Sample predict request
{
"age": 30,
"job_satisfaction": 2,
"monthly_income": 3500,
"overtime": "Yes",
"years_at_company": 2,
"distance_from_home": 25,
"work_life_balance": 2
}
Response:
{
"attrition_risk": "High",
"attrition_probability": 0.73,
"key_factors": ["low job satisfaction", "overtime", "short tenure"],
"model_version": "1.0.0"
}
Project Difficulty Summary
View Projects by Difficulty Level
If this is your first end-to-end ML project, choose Spam Classifier, Insurance Cost Predictor, or House Price Predictor. These datasets are clean, small, and well-documented — letting you focus on the deployment pipeline rather than data wrangling. If you want a challenge, Customer Churn or Credit Scoring offer great business-relevant problems with interesting explainability results.

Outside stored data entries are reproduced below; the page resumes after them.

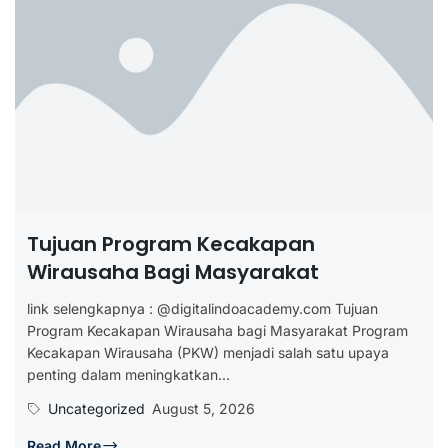
Tujuan Program Kecakapan
Wirausaha Bagi Masyarakat
link selengkapnya : @digitalindoacademy.com Tujuan
Program Kecakapan Wirausaha bagi Masyarakat Program
Kecakapan Wirausaha (PKW) menjadi salah satu upaya
penting dalam meningkatkan...
Uncategorized
August 5, 2026
Read More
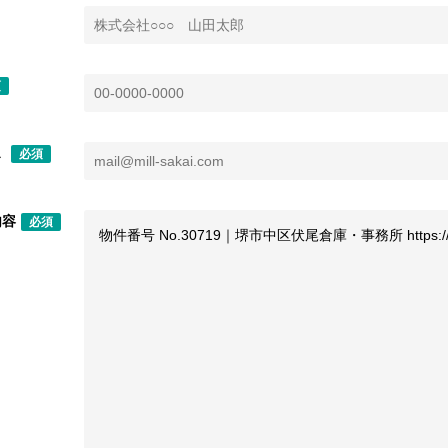
須
ス
必須
内容
必須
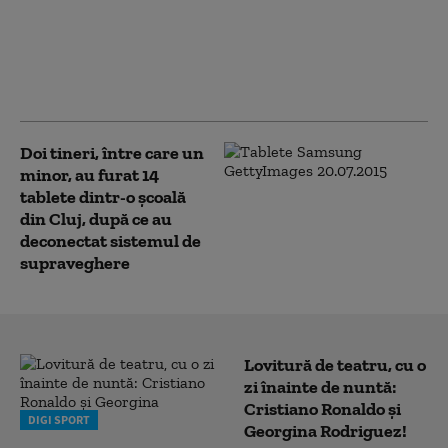
Un bărbat din
Hunedoara și-a
sechestrat copilul de 2
ani și a amenințat că îl
omoară
Doi tineri, între care un
minor, au furat 14
tablete dintr-o şcoală
din Cluj, după ce au
deconectat sistemul de
supraveghere
Lovitură de teatru, cu o
zi înainte de nuntă:
Cristiano Ronaldo și
DIGI SPORT
Georgina Rodriguez!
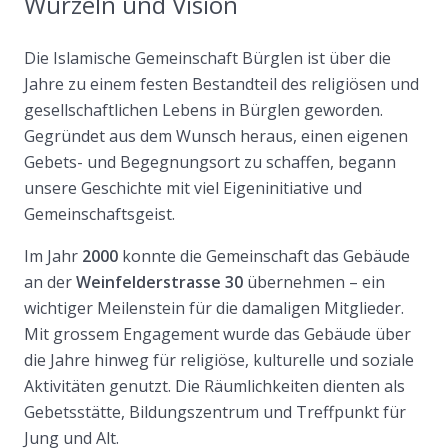
Wurzeln und Vision
Die Islamische Gemeinschaft Bürglen ist über die
Jahre zu einem festen Bestandteil des religiösen und
gesellschaftlichen Lebens in Bürglen geworden.
Gegründet aus dem Wunsch heraus, einen eigenen
Gebets- und Begegnungsort zu schaffen, begann
unsere Geschichte mit viel Eigeninitiative und
Gemeinschaftsgeist.
Im Jahr
2000
konnte die Gemeinschaft das Gebäude
an der
Weinfelderstrasse 30
übernehmen – ein
wichtiger Meilenstein für die damaligen Mitglieder.
Mit grossem Engagement wurde das Gebäude über
die Jahre hinweg für religiöse, kulturelle und soziale
Aktivitäten genutzt. Die Räumlichkeiten dienten als
Gebetsstätte, Bildungszentrum und Treffpunkt für
Jung und Alt.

Can I Choose My Own Project?
Yes! You may propose your own project, provided it meets these minimum requirements:
| Requirement | Minimum |
|---|---|
| Dataset size | ≥ 500 samples |
| Number of features | ≥ 5 |
| Problem type | Classification or Regression |
| Data accessibility | Publicly available or approved by instructor |
| Explainability | LIME and/or SHAP must be applicable |
Submit your custom project proposal to your instructor by the end of Week 12 for approval.